> Text
══════════════════════════════

Transistor Capacitances

EEE 131 THX2/Y

Lawrence Quizon

Electrical and Electronics Engineering Institute
University of the Philippines
Diliman

2025-11-19

General Frequency Response

Most amplifiers have a frequency response that looks like the following:

Everything is a capacitor

If something holds charge, it is a capacitor.

\[C = \frac{dQ}{dV} \]

Hence, everywhere in semiconductor devices where there are holes and electrons moving in and out there is capacitance.

BJT Parasitics

BJT Parasitics

There are two main parasitic capacitances in a BJT:

• Base-Emitter Capacitance \(C_{\pi} = C_b + C_{je}\) (Base Charging Capacitance + Base-Emitter Junction Capacitance)
• Base-Collector Capacitance \(C_{\mu}\)

The base charging capacitance \(C_b\)

Before we start using the BJT, there is effectively “no charge” in the base region.

══════════════════════════════

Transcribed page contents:

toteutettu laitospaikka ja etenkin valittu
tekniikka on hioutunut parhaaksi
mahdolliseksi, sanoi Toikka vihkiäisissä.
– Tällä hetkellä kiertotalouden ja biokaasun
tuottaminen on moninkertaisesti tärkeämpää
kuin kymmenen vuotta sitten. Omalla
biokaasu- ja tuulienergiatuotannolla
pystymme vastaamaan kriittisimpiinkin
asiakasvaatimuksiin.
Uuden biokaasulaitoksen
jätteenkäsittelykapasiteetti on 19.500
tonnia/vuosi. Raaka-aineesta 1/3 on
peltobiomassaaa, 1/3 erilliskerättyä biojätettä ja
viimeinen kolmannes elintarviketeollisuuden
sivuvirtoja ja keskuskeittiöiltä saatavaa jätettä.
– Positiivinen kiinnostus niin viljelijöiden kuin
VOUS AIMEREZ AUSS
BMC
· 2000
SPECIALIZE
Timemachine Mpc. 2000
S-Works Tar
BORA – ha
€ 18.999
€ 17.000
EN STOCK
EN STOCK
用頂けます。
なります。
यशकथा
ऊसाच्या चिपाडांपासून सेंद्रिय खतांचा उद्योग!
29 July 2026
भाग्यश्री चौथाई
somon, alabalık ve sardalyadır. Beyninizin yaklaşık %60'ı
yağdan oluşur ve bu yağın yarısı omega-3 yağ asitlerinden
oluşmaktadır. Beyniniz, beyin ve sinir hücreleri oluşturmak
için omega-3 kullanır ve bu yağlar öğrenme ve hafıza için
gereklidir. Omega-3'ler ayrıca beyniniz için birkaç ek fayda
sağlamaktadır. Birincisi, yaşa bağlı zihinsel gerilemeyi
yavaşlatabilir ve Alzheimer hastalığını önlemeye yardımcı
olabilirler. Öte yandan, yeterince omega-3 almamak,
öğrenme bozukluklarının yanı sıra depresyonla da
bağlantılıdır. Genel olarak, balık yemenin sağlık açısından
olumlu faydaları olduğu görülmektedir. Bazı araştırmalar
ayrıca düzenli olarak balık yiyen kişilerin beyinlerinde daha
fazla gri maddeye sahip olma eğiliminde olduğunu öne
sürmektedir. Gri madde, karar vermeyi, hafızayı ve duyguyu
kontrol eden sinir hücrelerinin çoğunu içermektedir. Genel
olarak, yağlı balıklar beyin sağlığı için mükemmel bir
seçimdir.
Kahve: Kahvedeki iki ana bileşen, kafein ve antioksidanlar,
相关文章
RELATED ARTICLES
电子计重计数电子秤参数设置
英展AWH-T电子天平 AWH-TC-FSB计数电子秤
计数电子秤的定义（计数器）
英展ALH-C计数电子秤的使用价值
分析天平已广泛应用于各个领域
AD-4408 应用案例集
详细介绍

══════════════════════════════

> Job A
Reproduce word for word the passage of the transistor capacitance notes that starts with "Hence, everywhere in" and ends with "Base-Emitter Junction Capacitance)".
> Job B
Locate each line of the records that contains the word "öğrenme", and copy those lines.

> Solution A
Hence, everywhere in semiconductor devices where there are holes and electrons moving in and out there is capacitance.

BJT Parasitics

BJT Parasitics

There are two main parasitic capacitances in a BJT:

• Base-Emitter Capacitance \(C_{\pi} = C_b + C_{je}\) (Base Charging Capacitance + Base-Emitter Junction Capacitance)

> Solution B
için omega-3 kullanır ve bu yağlar öğrenme ve hafıza için
öğrenme bozukluklarının yanı sıra depresyonla da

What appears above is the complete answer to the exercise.